• EXERCISE PROMPT: Would you please give every entry again exactly, without the pictures?
BEGIN RECORDS FOR THIS TASK
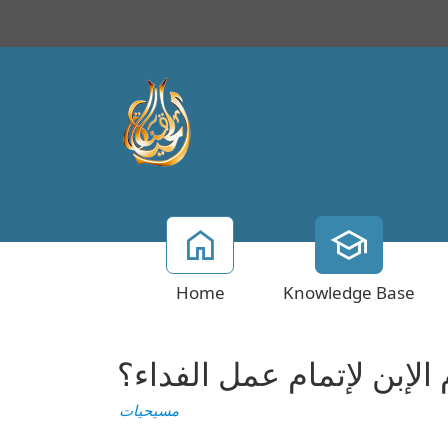
Home
Knowledge Base
م الإبن لإتمام عمل الفداء؟
مسيحيات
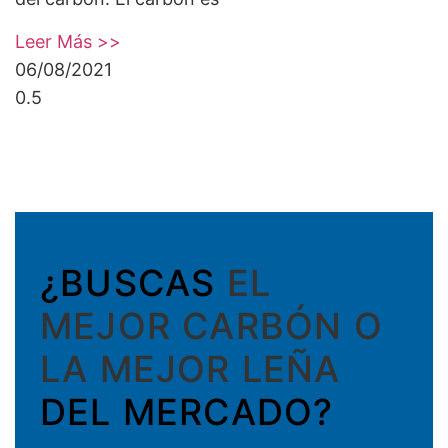
Leer Más >>
06/08/2021
¿BUSCAS
EL
MEJOR CARBÓN O
LA MEJOR LEÑA
DEL MERCADO?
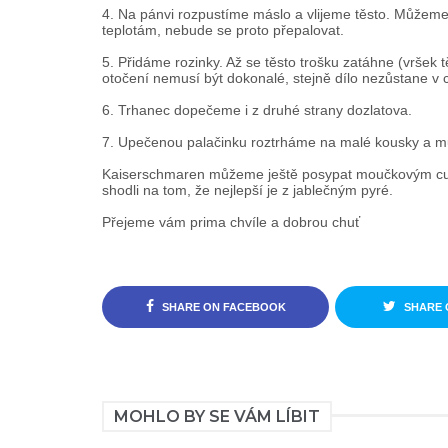
4. Na pánvi rozpustíme máslo a vlijeme těsto. Můžeme p
teplotám, nebude se proto přepalovat.
5. Přidáme rozinky. Až se těsto trošku zatáhne (vršek 
otočení nemusí být dokonalé, stejně dílo nezůstane v c
6. Trhanec dopečeme i z druhé strany dozlatova.
7. Upečenou palačinku roztrháme na malé kousky a 
Kaiserschmaren můžeme ještě posypat moučkovým cuk
shodli na tom, že nejlepší je z jablečným pyré.
Přejeme vám prima chvíle a dobrou chuť
SHARE ON FACEBOOK
SHARE 
MOHLO BY SE VÁM LÍBIT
END RECORDS FOR THIS TASK
• TASK SOLUTION:
Home
Knowledge Base
م الإبن لإتمام عمل الفداء؟
مسيحيات
Leer Más >>
06/08/2021
¿BUSCAS
EL
MEJOR CARBÓN O
LA MEJOR LEÑA
DEL MERCADO?
4. Na pánvi rozpustíme máslo a vlijeme těsto. Můžeme p
teplotám, nebude se proto přepalovat.
5. Přidáme rozinky. Až se těsto trošku zatáhne (vršek 
otočení nemusí být dokonalé, stejně dílo nezůstane v c
6. Trhanec dopečeme i z druhé strany dozlatova.
7. Upečenou palačinku roztrháme na malé kousky a 
Kaiserschmaren můžeme ještě posypat moučkovým cuk
shodli na tom, že nejlepší je z jablečným pyré.
Přejeme vám prima chvíle a dobrou chuť
SHARE ON FACEBOOK
SHARE 
MOHLO BY SE VÁM LÍBIT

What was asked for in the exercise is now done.